Christofides algorithm is the best known approximation algorithm that guarantees the ratio of 3/2. The result assumes the distance function forms a metric. It begins by constructing a minimum spanning tree $T$ which is a nice start: $T$ is connected and minimal both in the number of edges and the cost. Plus, $L(T) < L(\pi^\star)$ since removing an edge in $\pi^\star$ would lead to a spanning tree. At this point, $T$ is not a valid tour but we can attack the odd-degree edges in $T$ and find a minimum matching, $M$. If we add $M$ back to $T$ (call it $T’$), there must exist a subgraph in $T’$ that visits every edge exactly once. This kind of graph is called an Euler tour. It is nice as it already contains a TSP tour $\tilde{\pi}$. The TSP tour can be found by adding shortcuts for the vertices visited twice–this is where the triangle inequality is used. It follows that $L(\tilde{\pi}) \le L(T’) = L(T) + L(M) \le (1 + 1/2)L(\pi^\star)$. Note adding shortcuts is a non-increasing operation. The time complexity is polynomial with $O(n^3)$ due to the matching step.

Another local heuristic algorithm often mentioned together is 2-Opt. The algorithm assumes a tour $\pi$ is given and aims to improve upon it with a series of two-edge exchanges. The trick is to replace a pair of edges that cross over each other (X-shaped) with another pair that does not. It iteratively considers each possible pair of edges that are not adjacent in $\pi$. Remove the pair and we get two paths, $T_1, T_2$. By a simple argument, one can show that there is only one way to combine $T_1,T_2$ to a new tour $\pi’$. We set $\pi = \pi’$ if an improvement can be made such that $L(\pi’) < L(\pi)$. Why does this algorithm work? When we pick two non-adjacent edges in a tour, the pair will either cross or not. In both cases, there’s a unique way to recombine them into a different and valid tour. The only case where the cost decreases is when they cross. The running time for the portion described so far is $O(n^2)$ since there are at most $\binom{n}{2}$ edge pairs to consider and the swap evaluation is $O(1)$. The catch is you may have to run this procedure (for the entire non-adjacent-edge pairs) many times over which can lead to an exponential number of exchanges. It will converge to a local optimum as it changes the graph only when strict improvement is possible; it can’t cycle back to a higher cost solution it has seen before. There is a generalization of this idea called Lin-Kernighan.

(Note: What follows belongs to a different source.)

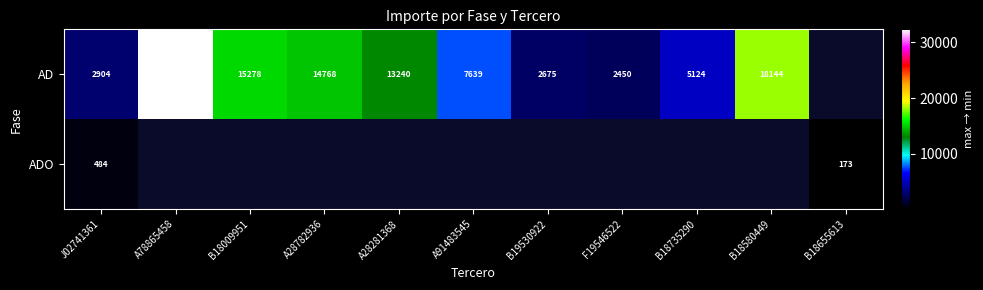

The value of ADO at B18655613 is 173. True or false?

True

Google open-sourced a nice tool called OR-tools. In their first solution strategy section, you can find the algorithms above or similar and other more sophisticated ones that produce an initial solution. Furthermore, it features meta-heuristics (local search options) that help find a better local optimum. The tool is designed to handle not only the TSP but other combinatorial optimization problems such as Vehicle Routing Problem (VRP) that subsumes TSP as a special case of having a single vehicle, a single depot and no constraints on things like capacity or time windows.

Next, we talk about RL in the part two of this post.

1. The complete connectivity of a graph assures the existence of a tour that visits each vertex only once. Whether the shortest tour will be included in such visit-once tours generally depends on the traingle equality where short tours are short and long tour are long.

2. If we assume a depot city (the first and last visit to visit) is assigned as a part of the problem definition, there will be $(n-1)!$ ways. Also $n!/2$ if we assume two tours of opposite directions are identical (e.g. $A\rightarrow B, B \rightarrow A$).